** GIVEN INFORMATION **
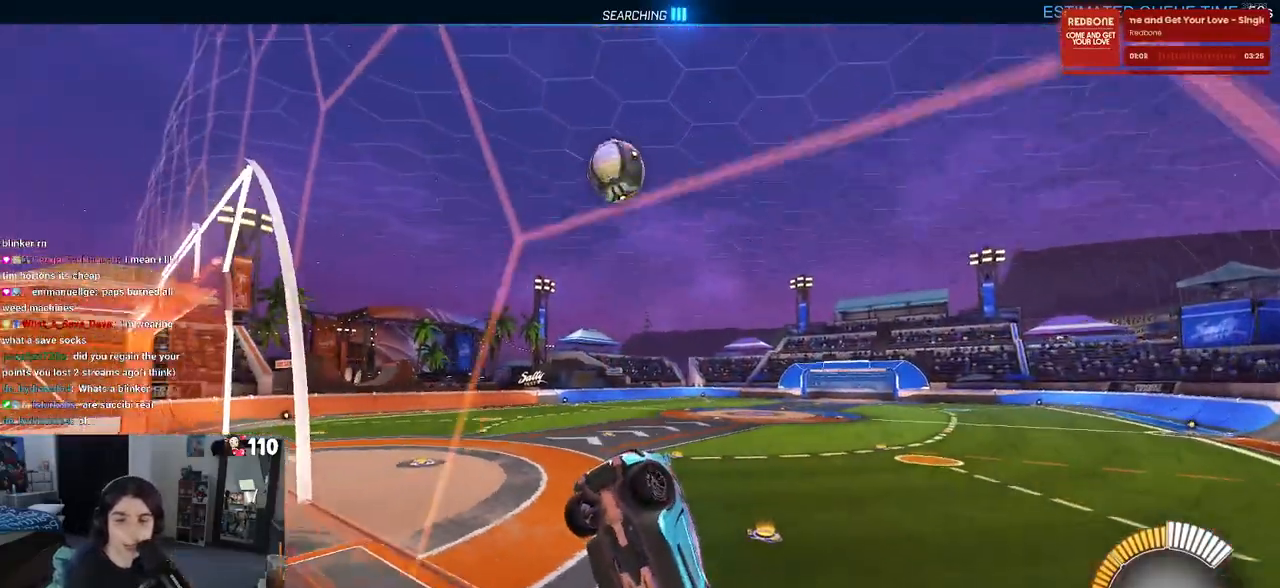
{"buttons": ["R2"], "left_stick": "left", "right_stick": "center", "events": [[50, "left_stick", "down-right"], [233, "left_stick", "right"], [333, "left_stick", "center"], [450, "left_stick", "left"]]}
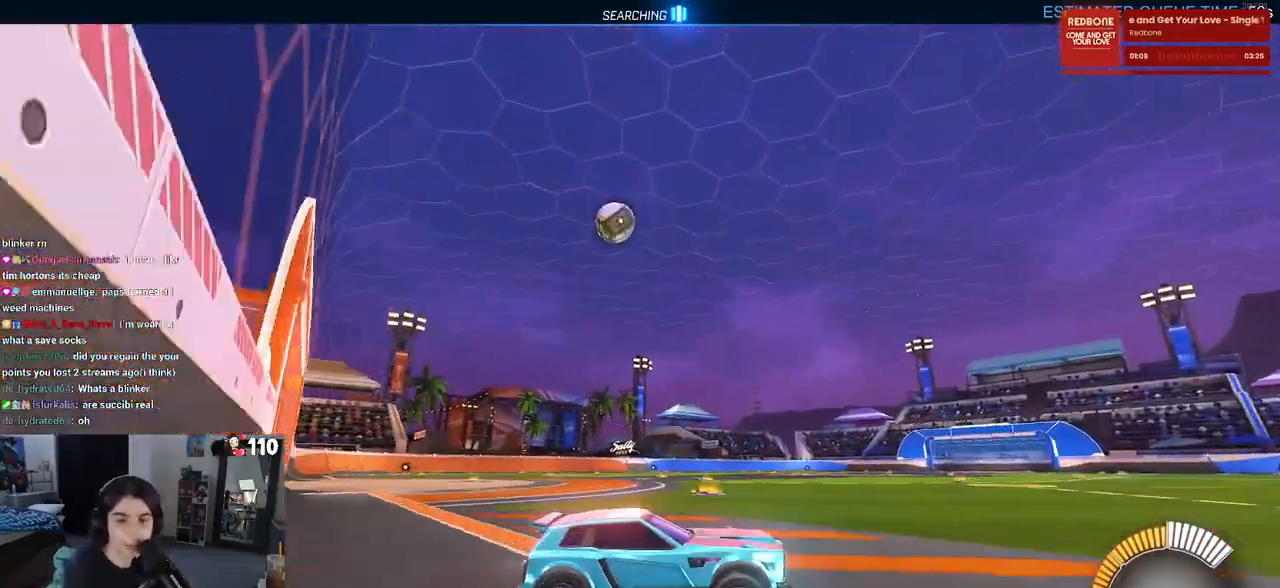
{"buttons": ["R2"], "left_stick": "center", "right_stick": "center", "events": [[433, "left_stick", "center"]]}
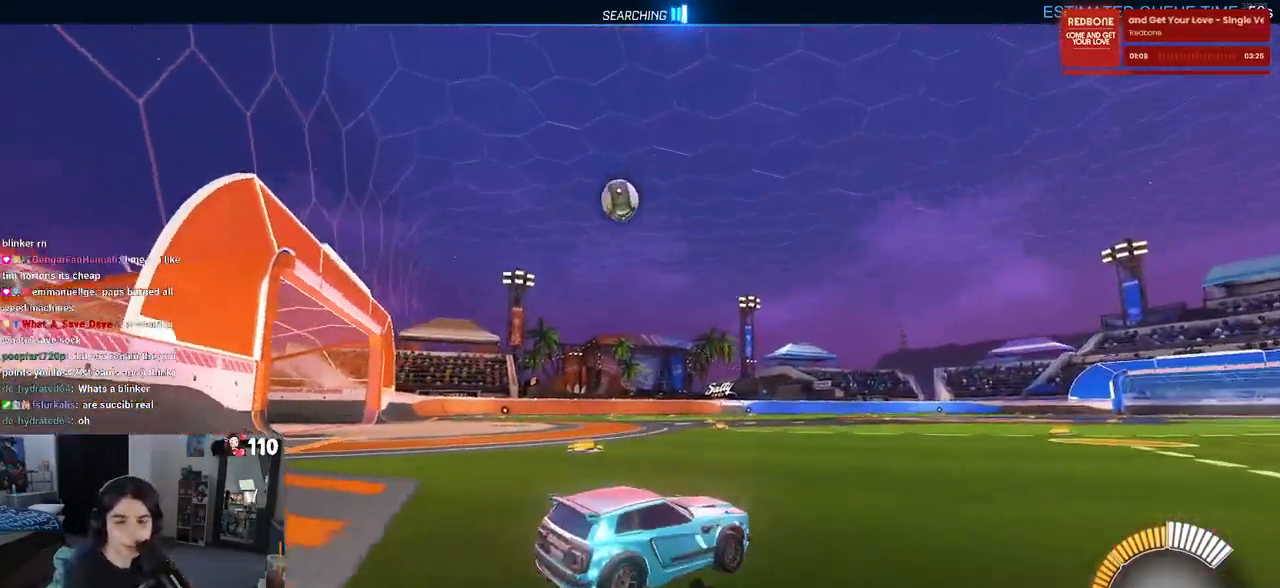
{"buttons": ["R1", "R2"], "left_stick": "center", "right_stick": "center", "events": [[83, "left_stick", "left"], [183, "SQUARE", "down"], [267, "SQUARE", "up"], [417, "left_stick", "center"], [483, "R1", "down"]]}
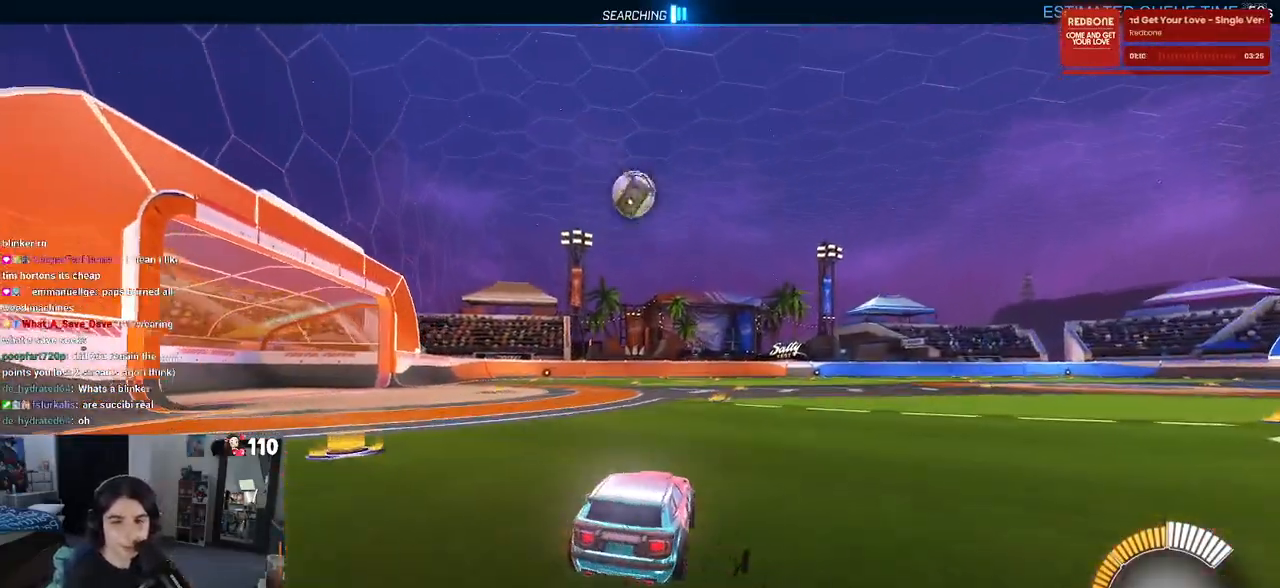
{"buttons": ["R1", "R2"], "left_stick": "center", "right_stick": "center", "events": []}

** GOAL OF THE EXERCISE **
Repeat the material above word for word and skip every image in it.

** ANSWER BELOW **
{"buttons": ["R2"], "left_stick": "left", "right_stick": "center", "events": [[50, "left_stick", "down-right"], [233, "left_stick", "right"], [333, "left_stick", "center"], [450, "left_stick", "left"]]}
{"buttons": ["R2"], "left_stick": "center", "right_stick": "center", "events": [[433, "left_stick", "center"]]}
{"buttons": ["R1", "R2"], "left_stick": "center", "right_stick": "center", "events": [[83, "left_stick", "left"], [183, "SQUARE", "down"], [267, "SQUARE", "up"], [417, "left_stick", "center"], [483, "R1", "down"]]}
{"buttons": ["R1", "R2"], "left_stick": "center", "right_stick": "center", "events": []}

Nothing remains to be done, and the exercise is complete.